On the pitch Lloyd formed a formidable partnership with Kenny Burns at the heart of the Nottingham Forest defence that, along with goalkeeper Peter Shilton, proved vital to the Reds’ back-to-back European Cups under Brian Clough in 1979 and 1980.
Mr Lloyd, who was part of the Forest side that won the First Division in the 1977-78 season before their remarkable triumph in Europe, settled in the city after he hung up his boots in the mid-1980s.
He had grown “disillusioned” with the Beautiful Game and later turned his attention to running The Stage Door, a popular, old-school city centre pub, located a stone’s throw away from the Royal Concert Hall and Theatre Royal.

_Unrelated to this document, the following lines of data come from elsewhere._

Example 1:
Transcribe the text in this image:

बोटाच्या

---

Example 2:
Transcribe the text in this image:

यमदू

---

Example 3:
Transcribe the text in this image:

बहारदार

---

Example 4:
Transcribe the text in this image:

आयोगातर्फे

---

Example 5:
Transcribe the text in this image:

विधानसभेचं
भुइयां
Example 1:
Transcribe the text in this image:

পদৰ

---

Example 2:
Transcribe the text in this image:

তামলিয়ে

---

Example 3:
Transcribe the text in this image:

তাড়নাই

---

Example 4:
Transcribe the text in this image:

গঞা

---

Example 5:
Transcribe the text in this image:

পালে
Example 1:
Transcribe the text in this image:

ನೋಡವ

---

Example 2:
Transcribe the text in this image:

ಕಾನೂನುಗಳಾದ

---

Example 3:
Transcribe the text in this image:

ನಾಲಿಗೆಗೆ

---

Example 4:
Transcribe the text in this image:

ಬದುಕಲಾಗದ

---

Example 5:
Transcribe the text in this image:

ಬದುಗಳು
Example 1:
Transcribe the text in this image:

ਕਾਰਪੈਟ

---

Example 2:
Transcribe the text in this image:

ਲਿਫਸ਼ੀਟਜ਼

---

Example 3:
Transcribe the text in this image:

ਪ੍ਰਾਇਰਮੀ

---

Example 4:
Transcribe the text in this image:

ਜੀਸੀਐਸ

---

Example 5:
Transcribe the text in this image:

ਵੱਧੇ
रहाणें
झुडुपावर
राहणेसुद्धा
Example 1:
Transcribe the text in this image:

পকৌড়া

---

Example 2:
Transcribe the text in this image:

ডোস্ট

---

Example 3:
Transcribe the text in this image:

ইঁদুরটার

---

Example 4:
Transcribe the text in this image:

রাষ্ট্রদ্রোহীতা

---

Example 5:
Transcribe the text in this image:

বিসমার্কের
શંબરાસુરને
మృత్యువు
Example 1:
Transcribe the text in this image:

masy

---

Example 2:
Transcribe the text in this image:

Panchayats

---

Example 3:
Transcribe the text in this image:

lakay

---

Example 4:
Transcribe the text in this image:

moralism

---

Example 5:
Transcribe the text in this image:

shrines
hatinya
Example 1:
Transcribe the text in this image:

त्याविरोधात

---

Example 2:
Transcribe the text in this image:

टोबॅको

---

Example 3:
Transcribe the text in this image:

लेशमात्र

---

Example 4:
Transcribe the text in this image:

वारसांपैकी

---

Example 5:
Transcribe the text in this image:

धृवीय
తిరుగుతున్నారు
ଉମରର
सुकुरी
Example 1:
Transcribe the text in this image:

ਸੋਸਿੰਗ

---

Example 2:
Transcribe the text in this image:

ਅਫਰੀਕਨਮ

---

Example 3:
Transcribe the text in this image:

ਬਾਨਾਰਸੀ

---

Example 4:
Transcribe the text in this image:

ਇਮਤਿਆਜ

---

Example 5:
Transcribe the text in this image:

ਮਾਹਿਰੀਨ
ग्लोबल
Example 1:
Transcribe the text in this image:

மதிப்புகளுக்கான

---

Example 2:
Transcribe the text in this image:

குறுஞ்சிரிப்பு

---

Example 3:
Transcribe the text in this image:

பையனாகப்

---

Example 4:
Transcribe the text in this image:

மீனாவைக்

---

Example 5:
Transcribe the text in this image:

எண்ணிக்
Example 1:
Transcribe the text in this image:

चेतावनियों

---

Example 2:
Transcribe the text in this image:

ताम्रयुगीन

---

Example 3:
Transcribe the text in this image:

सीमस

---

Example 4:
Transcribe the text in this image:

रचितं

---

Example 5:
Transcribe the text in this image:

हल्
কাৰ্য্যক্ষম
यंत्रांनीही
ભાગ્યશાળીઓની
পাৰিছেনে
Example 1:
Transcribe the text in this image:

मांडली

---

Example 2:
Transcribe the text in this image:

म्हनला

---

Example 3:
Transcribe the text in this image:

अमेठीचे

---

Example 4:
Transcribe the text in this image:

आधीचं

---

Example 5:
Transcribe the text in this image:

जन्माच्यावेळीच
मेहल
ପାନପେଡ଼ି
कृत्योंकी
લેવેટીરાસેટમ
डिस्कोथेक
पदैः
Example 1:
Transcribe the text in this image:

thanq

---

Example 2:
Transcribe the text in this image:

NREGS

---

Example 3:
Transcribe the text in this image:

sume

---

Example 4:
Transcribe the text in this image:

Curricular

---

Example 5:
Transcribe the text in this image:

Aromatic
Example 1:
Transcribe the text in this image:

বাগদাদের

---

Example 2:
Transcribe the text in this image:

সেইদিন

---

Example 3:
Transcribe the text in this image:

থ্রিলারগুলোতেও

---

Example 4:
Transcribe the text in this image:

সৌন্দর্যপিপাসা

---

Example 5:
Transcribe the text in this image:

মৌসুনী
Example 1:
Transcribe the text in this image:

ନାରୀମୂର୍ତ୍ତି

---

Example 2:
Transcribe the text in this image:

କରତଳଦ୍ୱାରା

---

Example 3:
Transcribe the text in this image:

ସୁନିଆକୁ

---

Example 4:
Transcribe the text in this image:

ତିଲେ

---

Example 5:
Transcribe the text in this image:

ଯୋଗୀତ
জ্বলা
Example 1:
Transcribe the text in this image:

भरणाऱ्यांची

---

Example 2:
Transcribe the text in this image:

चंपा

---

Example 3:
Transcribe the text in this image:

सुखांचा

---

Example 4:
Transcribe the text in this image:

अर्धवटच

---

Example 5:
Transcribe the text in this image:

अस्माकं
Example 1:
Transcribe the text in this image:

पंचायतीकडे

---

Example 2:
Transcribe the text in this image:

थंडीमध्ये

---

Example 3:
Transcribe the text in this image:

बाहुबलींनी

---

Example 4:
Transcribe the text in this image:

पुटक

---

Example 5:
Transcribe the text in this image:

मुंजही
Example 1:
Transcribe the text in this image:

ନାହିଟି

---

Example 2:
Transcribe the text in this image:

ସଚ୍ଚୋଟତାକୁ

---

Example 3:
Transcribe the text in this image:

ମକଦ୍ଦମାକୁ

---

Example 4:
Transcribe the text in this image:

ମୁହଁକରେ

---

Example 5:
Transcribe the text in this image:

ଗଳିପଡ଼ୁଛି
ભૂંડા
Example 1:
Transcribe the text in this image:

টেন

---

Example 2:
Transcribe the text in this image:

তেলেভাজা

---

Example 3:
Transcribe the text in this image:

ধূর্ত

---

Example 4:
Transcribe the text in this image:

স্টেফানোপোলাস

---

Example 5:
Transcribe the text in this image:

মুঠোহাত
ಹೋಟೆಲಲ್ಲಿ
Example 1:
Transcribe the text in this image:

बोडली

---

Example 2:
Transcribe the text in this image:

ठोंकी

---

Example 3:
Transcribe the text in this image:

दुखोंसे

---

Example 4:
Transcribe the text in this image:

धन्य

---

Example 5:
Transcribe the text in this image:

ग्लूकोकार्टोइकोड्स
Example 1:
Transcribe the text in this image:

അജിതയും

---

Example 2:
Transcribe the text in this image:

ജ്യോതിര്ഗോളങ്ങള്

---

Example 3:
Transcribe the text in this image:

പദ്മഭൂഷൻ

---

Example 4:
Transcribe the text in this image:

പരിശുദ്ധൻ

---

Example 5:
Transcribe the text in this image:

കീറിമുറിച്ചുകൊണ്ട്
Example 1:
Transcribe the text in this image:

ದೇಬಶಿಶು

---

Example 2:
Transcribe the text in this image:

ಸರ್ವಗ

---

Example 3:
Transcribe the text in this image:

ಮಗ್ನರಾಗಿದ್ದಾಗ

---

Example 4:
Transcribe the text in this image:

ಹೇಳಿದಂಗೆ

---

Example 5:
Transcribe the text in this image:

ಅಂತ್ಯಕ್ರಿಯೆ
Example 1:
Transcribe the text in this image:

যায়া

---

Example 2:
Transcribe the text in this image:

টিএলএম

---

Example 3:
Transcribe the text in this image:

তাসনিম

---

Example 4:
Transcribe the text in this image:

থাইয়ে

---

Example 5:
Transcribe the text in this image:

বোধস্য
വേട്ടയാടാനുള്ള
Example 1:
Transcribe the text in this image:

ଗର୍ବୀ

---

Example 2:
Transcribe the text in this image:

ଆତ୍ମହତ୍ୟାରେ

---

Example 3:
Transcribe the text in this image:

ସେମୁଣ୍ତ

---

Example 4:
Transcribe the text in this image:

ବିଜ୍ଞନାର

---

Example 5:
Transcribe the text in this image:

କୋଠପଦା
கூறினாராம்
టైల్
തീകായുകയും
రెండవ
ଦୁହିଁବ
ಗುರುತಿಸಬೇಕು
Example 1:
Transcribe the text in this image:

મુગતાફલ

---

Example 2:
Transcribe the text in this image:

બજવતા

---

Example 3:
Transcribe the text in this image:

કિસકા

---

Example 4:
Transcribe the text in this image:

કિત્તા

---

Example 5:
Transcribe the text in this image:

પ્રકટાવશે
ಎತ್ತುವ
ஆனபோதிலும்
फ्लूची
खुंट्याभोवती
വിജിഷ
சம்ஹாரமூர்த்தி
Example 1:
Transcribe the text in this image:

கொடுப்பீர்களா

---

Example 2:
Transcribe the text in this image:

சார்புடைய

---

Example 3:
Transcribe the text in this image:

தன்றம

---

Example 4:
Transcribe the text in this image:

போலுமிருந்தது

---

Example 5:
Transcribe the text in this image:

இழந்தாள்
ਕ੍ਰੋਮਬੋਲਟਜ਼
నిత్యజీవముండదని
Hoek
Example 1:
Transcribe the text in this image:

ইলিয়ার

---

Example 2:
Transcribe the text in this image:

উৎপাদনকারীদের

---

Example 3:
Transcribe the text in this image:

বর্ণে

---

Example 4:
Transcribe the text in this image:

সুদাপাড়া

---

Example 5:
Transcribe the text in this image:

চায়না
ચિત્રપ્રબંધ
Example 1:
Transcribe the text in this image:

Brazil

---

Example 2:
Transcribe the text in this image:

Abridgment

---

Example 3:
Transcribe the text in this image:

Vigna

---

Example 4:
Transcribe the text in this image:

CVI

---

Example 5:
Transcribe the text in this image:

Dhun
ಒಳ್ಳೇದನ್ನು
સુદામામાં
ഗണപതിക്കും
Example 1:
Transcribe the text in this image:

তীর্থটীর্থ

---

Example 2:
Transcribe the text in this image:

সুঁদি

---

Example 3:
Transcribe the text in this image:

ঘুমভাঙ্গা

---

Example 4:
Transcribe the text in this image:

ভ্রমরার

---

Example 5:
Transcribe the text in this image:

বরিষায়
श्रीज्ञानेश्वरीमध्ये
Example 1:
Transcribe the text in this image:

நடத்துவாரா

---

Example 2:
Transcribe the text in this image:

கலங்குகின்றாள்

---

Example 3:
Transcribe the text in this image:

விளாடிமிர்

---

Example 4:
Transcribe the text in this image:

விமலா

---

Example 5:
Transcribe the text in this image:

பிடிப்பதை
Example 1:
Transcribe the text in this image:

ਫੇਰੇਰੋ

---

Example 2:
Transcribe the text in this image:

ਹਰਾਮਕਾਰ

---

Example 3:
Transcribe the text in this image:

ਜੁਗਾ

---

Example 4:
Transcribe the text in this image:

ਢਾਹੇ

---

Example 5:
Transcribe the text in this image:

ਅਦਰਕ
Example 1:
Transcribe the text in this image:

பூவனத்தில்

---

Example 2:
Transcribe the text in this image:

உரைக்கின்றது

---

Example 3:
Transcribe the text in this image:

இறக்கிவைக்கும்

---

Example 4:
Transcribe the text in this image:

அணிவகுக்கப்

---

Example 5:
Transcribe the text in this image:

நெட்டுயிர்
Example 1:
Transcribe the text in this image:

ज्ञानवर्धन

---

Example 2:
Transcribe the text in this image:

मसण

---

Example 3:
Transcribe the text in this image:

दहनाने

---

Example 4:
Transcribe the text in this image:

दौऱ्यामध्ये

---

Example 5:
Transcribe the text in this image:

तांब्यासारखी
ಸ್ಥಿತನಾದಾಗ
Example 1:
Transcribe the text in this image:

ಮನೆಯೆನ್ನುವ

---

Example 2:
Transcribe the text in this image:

Mr Lloyd was also a firm presence behind the bar of the pub – now called The Stage – and legend has it he once turfed out a young Roy Keane who was on a Forest Christmas do.
In a fitting tribute, the current team behind the pub, part of the Grade Ii-listed Westminster Buildings in Wollaton Street, paid tribute to the former owner.
“RIP Larry Lloyd,” staff wrote on social media. “A true legend at Nottingham Forest and The Stage Pub Nottingham.”
Lloyd would later go on to run a pub in Spain.
The story goes that Lloyd once threw Roy Keane out of the pub because the Irishman was allegedly giving him some “lip”. The Stage Door had been hosting Nottingham Forest’s Christmas party and during the bash, Lloyd is said to have butted heads with the young Keane, and asked the future Manchester United skipper to leave due to a spot of unspecified misbehaviour.
“Let’s just say I thought Roy was being a bit naughty,” Lloyd told the Independent back in 2008, reports the Daily Star.
“I asked him to leave. He gave me some lip. I had a word with his captain, Stuart Pearce, and asked him to get Roy to leave. Stuart said: ‘He’s no harm’. So I chucked all of them out.”